[Dataset records]
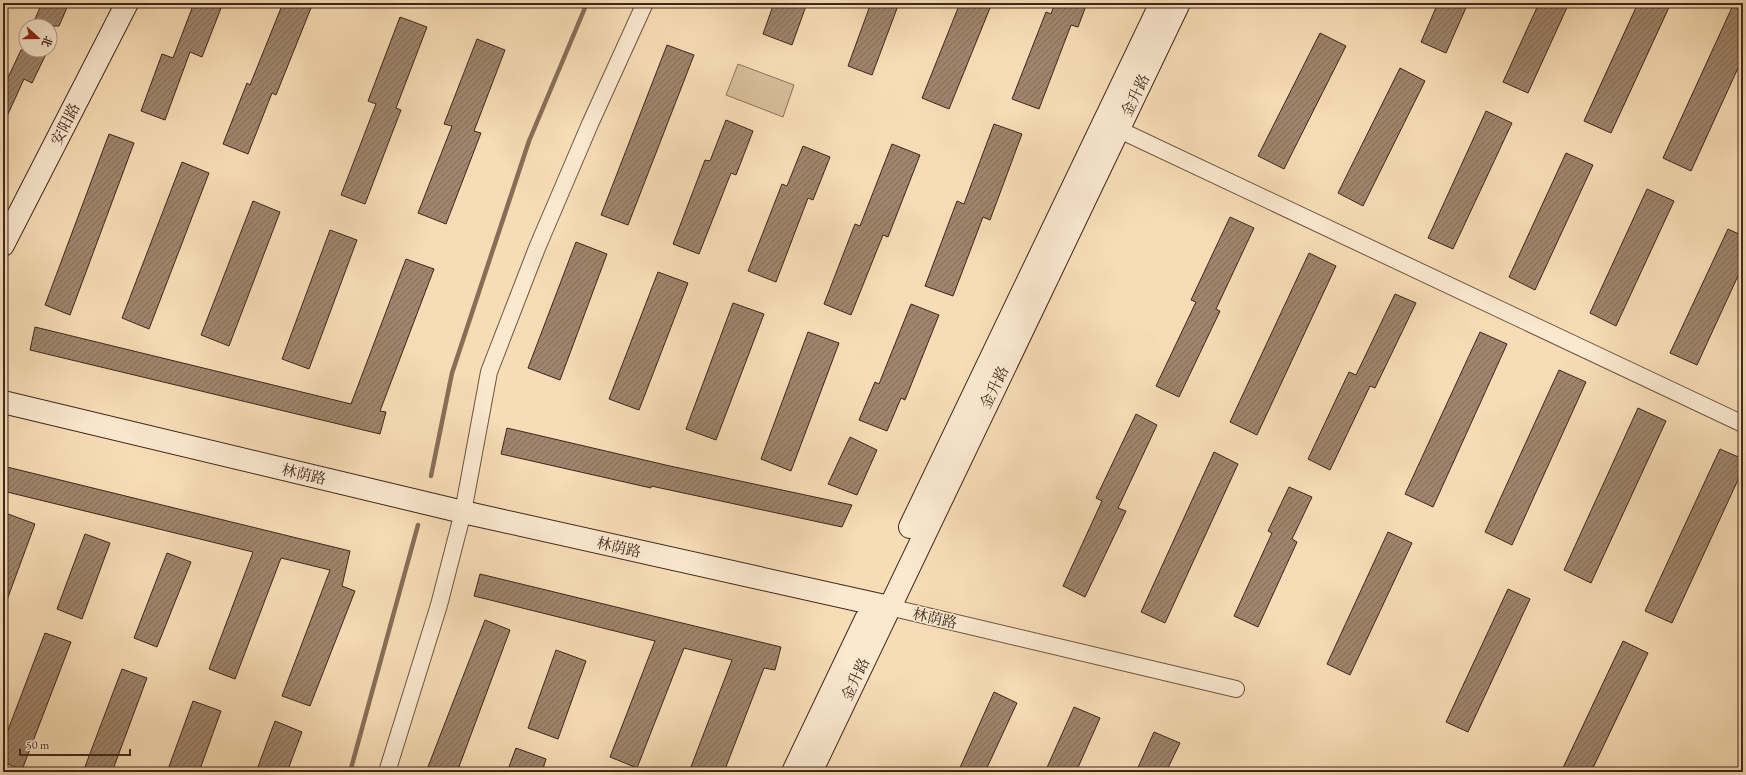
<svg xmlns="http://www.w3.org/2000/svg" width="1746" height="775" viewBox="0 0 1746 775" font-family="'EB Garamond','Noto Serif SC',serif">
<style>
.pitch{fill:#d8bd9b;stroke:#8c725c}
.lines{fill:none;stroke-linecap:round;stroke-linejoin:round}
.stream{stroke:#886e59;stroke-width:4.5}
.building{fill:url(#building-hatch);stroke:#3f261c}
.street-casing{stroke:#6d5442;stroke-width:18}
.secondary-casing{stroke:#3f261c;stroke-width:24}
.street{stroke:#fae8cf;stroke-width:16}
.secondary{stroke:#fae8cf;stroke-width:22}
.labels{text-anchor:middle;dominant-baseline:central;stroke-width:3;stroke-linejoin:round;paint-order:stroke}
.street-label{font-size:15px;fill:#3f261c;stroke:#fae8cf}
</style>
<defs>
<pattern id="building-hatch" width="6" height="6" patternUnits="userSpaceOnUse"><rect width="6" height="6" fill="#9f856c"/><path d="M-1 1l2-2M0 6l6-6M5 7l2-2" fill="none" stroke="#836d58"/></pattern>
</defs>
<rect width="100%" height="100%" fill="#f7dcb5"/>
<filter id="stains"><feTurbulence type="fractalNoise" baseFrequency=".005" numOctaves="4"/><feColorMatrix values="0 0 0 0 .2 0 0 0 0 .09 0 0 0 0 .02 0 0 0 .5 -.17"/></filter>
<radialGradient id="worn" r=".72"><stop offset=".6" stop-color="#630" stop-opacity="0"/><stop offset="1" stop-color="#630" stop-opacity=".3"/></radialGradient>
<polygon class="pitch" points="738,64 794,85 783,117 726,95"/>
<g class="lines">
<g class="stream">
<polyline points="431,476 452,373 529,141 587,3"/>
<polyline points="350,772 418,525"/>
</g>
</g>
<g class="building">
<polygon points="42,3 69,3 59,26 32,26"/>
<polygon points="194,3 223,3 202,57 190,52 165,120 141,111 162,54 173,58"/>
<polygon points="283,3 313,3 276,95 272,93 248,154 223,144 247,83 250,85"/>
<polygon points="774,3 807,3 792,45 763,34"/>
<polygon points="871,3 899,3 872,75 848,66"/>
<polygon points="960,3 992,3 949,109 922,98"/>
<polygon points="1055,3 1087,3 1078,27 1071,25 1039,109 1012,99 1046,12 1051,14"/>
<polygon points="1438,3 1468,3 1446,53 1421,42"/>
<polygon points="1539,3 1569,3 1528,93 1503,82"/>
<polygon points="1638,3 1671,3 1611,133 1584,121"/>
<polygon points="1734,3 1743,3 1743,57 1691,171 1663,158"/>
<polygon points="400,17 427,27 396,108 401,110 365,204 341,195 376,104 368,101"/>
<polygon points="1320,33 1346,46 1284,169 1258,156"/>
<polygon points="477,39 505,50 474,131 481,133 446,224 418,213 452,126 444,124"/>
<polygon points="667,45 694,55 628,225 601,215"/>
<polygon points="21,50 48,50 32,83 24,79 3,125 3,88"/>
<polygon points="1400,68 1425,81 1363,206 1338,193"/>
<polygon points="1486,111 1512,123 1453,249 1428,238"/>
<polygon points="726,120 753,131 736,175 731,173 699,254 673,244 705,160 710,161"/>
<polygon points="994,124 1022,134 990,220 983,217 953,296 925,286 957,201 964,204"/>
<polygon points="109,134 134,143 70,315 45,305"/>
<polygon points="892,144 920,155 888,237 883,235 851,315 824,304 855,224 860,226"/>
<polygon points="803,146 830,157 813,200 808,198 776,282 748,271 782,184 787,186"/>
<polygon points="1566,153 1593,165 1535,290 1509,277"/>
<polygon points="182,162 209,173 149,329 122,318"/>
<polygon points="1647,189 1674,201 1616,326 1590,313"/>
<polygon points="253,201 280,212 229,346 201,335"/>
<polygon points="1230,217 1254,228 1216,309 1220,311 1179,397 1156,386 1196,302 1191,300"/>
<polygon points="1728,229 1743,236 1743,265 1697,365 1670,353"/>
<polygon points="330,230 357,240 309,369 282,359"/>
<polygon points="576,242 607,254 560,380 528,368"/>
<polygon points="1309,253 1336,266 1257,435 1230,422"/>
<polygon points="406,259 434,269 380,411 386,412 380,434 30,350 35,327 351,404"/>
<polygon points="658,272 688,283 639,410 609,399"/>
<polygon points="1395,294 1416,303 1375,388 1370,386 1330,470 1308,459 1349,372 1356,375"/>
<polygon points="733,303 764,314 716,440 686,429"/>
<polygon points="911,304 939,315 905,400 901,398 887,431 859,420 875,382 879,384"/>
<polygon points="808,332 839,343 791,471 761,459"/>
<polygon points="1480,332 1507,344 1433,507 1405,494"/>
<polygon points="1559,370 1586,382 1512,545 1485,532"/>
<polygon points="1638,408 1666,421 1591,583 1564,570"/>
<polygon points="1136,414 1157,425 1118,508 1126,511 1085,597 1063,586 1102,501 1096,498"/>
<polygon points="507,428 670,466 852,505 842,527 651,486 651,488 501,454"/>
<polygon points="850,437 877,450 857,495 828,484"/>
<polygon points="1720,449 1743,459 1743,469 1672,623 1645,611"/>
<polygon points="1214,452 1238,464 1165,623 1141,612"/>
<polygon points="3,466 350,551 342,586 355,591 310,706 282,696 330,570 281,558 235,679 209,669 253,552 3,491"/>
<polygon points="1289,487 1312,497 1292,539 1297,542 1258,627 1234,616 1272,533 1268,531"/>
<polygon points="8,514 35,524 4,608 3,528"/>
<polygon points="1388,532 1412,543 1350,675 1327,664"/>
<polygon points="85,534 110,543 82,619 57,609"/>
<polygon points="167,553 191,562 157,647 134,638"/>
<polygon points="480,574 781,647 775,670 764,668 724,772 689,772 732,660 684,648 637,768 610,757 655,641 474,596"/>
<polygon points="1508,589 1530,599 1468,732 1446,722"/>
<polygon points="485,620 510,630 457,772 426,772"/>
<polygon points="45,633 71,642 22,770 3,762 3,743"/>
<polygon points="1623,641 1648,653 1591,772 1561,772"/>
<polygon points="556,650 586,661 558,739 528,728"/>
<polygon points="122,669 147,678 112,772 83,772"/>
<polygon points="994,692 1017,703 985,772 958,772"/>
<polygon points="193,701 221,711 199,772 167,772"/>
<polygon points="1074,707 1100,718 1076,772 1045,772"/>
<polygon points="275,721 302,732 287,772 256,772"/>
<polygon points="1154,732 1180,743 1166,772 1136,772"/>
<polygon points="516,748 546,759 542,772 507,772"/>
</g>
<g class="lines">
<defs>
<g id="street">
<polyline points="1109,125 1743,424"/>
<polyline points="889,607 1236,689"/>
<polyline points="387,772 439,605 463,512 489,372 537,248 590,124 645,3"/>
</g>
<g id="secondary">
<polyline points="3,245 127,3"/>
<polyline points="3,402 463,512 889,607"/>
<polyline points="910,527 1161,3"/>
<polyline points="793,772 866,619"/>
<polyline points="811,772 1179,3"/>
</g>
</defs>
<use href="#street" class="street-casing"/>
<use href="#secondary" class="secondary-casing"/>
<use href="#street" class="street"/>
<use href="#secondary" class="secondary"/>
</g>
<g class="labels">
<g class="street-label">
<text transform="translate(1135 95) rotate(-64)">金升路</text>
<text transform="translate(65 124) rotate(-63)">安阳路</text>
<text transform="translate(994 387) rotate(-64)">金升路</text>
<text transform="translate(304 474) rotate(13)">林荫路</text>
<text transform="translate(619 547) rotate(13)">林荫路</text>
<text transform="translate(935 618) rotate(13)">林荫路</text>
<text transform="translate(855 679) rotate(-65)">金升路</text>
</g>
</g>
<rect width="1746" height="775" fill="none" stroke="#f7dcb5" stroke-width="16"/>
<rect x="4" y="4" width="1738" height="767" fill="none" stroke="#3f261c" stroke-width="2"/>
<rect x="8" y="8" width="1730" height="759" fill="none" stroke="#3f261c"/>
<g transform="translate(38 38) rotate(111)"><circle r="19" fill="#fae8cf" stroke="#af9a87"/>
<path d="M0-3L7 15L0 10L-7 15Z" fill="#8f2418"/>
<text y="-6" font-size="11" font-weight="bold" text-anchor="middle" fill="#3f261c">北</text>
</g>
<path d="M20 749v6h110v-6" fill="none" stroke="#3f261c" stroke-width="2"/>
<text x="26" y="749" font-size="12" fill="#3f261c" stroke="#fae8cf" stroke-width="3" paint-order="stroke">50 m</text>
<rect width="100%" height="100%" filter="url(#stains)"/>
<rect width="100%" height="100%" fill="url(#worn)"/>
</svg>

Task to carry out
Report how many lines of the data contain the word "worn", using the number alone.

Response to the exercise
2